[Passage provided]
Wednesday, 9 August 2017

Driving the Peace

This a picture I took where Highway 49 comes down to cross the Smoky River at Watino Alberta. I hope the picture shows the fascinating low cloud that caused me to stop and take the picture. I was on my way from Grande Prairie to Peace River to meet with Bishop Fraser Lawton about arrangements for my presence at their Diocesan Synod in October (a meeting that went very well, by the way.)

I also squeezed in a meeting with the Director of Evangelization and Catechesis for the Catholic Archdiocese of Grouard McLennan while I was in Peace River, but I wanted, in this post, to comment on some of the highlights of my drive itself. Other than scenery such as pictured above, a highlight for me in driving the Peace Country are the farms along the highways . They seem to be endless; yellow fields of canola or green fields of hay, and, in the fall, golden fields of wheat, stretching as far as the eye can see away from the highway. I remember my Dad, whenever we used to go for a drive, commenting on farms along the way. He grew up on a farm in Southern Ontario during the depression, so always liked to see a prosperous looking farm. "There's a good looking farm," he would say, when we passed one that seemed to be doing well, with a nice house and a well-kept barn. He would have loved driving around many parts of Alberta.

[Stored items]
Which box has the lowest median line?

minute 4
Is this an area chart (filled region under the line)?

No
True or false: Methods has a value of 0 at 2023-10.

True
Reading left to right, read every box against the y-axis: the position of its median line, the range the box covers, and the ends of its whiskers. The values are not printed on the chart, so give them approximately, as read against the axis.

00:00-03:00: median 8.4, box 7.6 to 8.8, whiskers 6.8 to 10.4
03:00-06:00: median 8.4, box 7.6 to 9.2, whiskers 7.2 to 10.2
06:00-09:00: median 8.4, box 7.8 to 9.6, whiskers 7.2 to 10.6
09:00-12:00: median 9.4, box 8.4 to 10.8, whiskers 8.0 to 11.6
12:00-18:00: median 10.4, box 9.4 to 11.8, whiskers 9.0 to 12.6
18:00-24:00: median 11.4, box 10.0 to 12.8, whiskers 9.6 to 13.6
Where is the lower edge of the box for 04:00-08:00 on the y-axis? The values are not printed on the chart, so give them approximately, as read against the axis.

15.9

[Exercises]
(1) List every crop that the Peace Country drive post names as growing in the fields along the highways.
(2) Continue the Peace Country drive post after its last sentence.

[Results in order]
(1) canola, hay, wheat

(2)
I took a bit different route to Peace River this time, heading east out of Grande Prairie, then north on Hwy 733 at Bezanson. A ways up that highway I saw a sign pointing east to, "Straw Church Historical Site," so I determined to find it on my way back, which I did. It is about 7 km off the highway via the dustiest gravel road I have ever seen. Even in that short distance I passed a  couple of large trucks coming in the opposite direction and they raised so much dust I had to slow down almost to a stop til I could see again.

In any case I followed the signs to this Straw Church. The first building I saw, thinking it was the church, turned out to be an abandonded community hall of some sort, with a long-unused baseball diamond behind it. I wish now I had taken a picture of it, because I find it rather poignant thinking of all the activity, laughter and fun that once must have take place there, but now all that remains is a forlorn-looking backstop in an overgrown field, with a single bench overturned behind it that once must have served as the bleachers.

This, however, was not the church. I Googled, "Straw Church," and found it described as stuccoed, whereas this building was clapboard. It turns out the the church was right next door. I hadn't seen it because of a stand of trees between the two buildings.

The building was open (I'm not sure it was supposed to be) so I was able to get inside. Here is a link to a site describing it, including pictures of outside and inside. It has been designated a historical resource because of it's unique construction of straw bales. I also found its full name interesting, (Bad Heart Straw Church.)  I have visited a number of churches named, "Sacred Heart," but none so far called, "Bad Heart."

Just sayin'.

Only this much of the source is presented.